Conditional Probability, Mutual Exclusivivity and Independent Events

Written by Andy

One thing that many high school students struggle with in the study of probability is the topic of conditional probability, and, in particular, the difference between mutually exclusive and independent events. To define these, let us begin by reviewing some of the basic definitions in the study of probability. Consider an experiment, such as rolling a 6-sided die, in which the outcome of a particular trial cannot be predicted with certainty, but for which the set of all possible outcomes is known and can be listed. This set is known as the sample space associated to the experiment. For the example of rolling a die, each possible outcome is a positive integer from 1 to 6, so the sample space is the set S = {1,2,3,4,5,6}. An event is a subset of the sample space. For example, the events of rolling a 2, rolling an even number, and rolling a prime number are, respectively, {2}, {2,4,6}, and {2,3,5}. The study of probability is concerned with quantifying the “chance” that an event A occurs. One way to do this is to simply repeat the experiment a large number of times, and count the number of times that the event A occurs (i.e., the number of times the outcome belongs to the event A). If n is the number of times the experiment is repeated and N(A) the number of times which A occurs, then the relative frequency R(A) ≡ N(A)/n is the fraction of the time that A occurs in the n trials. Since n > 0 and 0 ≤ N(A) ≤ n , the relative frequency lies in the range 0 ≤ R(A) ≤ 1. In the graph below, we plot the relative frequency of rolling a 6 on a standard 6-sided die. Don’t worry about the units in the Y axis, which represent the relative frequency of the selected outcome – that is, the number of times you rolled a 2 (say) out of the total number of rolls. Basically we need only pay attention to what the graph shows qualitatively, which is that the line flattens out as n increases.

As we see, the relative frequency is very unstable for small values of n (if you roll a die twice and get a 1 on the first roll and then then a 6 on the second, the relative frequency for these two trials jumps from 0 to 1/2!), but stabilizes as n becomes large (this is known as the “law of large numbers”). Thus, the relative frequency R(A) is an approximation to the true probability of A, which becomes better and better as n becomes larger. We therefore define the probability of the event A as the number the relative frequency of A approaches and would reach if we could do an infinite number of trials. We denote this by

\boldsymbol{P(A) \equiv lim_{n\rightarrow \infty}{\;}\cfrac{N(A)}{n}}

More formally, we can view P(A) as a function which assigns to each event A a real number. To be interpreted as a probability, this function must satisfy three properties. The first two are very intuitive, if you think about the definition above:

1. P(A) ≥ 0 for every event A. (Probabilities cannot be negative.)

_____

TASK LIST ->
**a)** From the probability passage, list each example event for rolling a die along with the subset of the sample space that it corresponds to.
**b)** Summarize the probability passage in two sentences.

GIVEN MATERIAL ->
_____

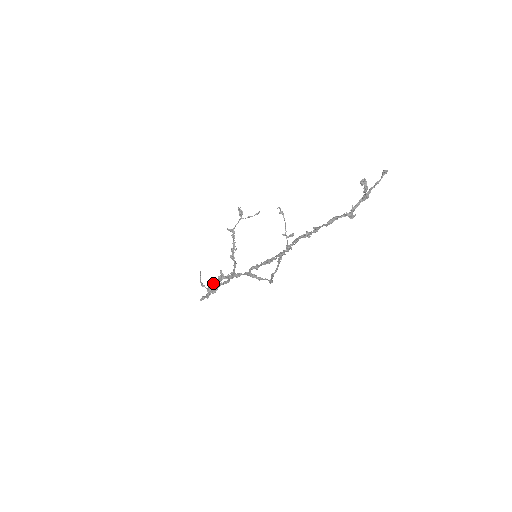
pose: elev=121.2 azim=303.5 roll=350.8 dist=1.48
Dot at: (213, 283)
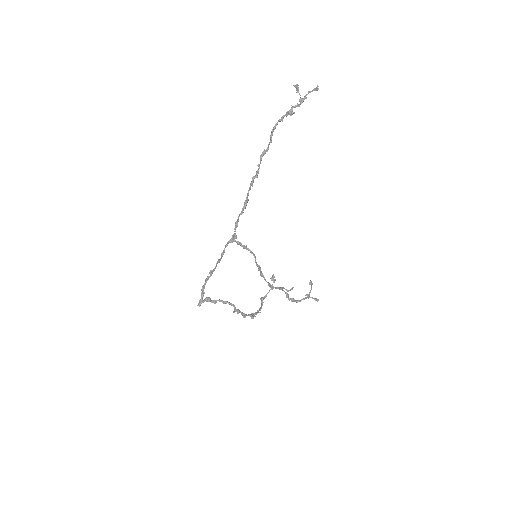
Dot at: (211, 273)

_____

PER-TASK ANSWERS ->
**a)**
- Rolling a 2: {2}
- Rolling an even number: {2,4,6}
- Rolling a prime number: {2,3,5}

**b)** Using the roll of a six-sided die, the passage reviews basic definitions in probability, describing the sample space as the set of all possible outcomes and an event as a subset of that space. It defines the relative frequency of an event as the fraction of trials in which the event occurs, notes that this fraction stabilizes as the number of trials grows, and defines probability as the limit it approaches, a function that must satisfy three properties, the first being that probabilities cannot be negative.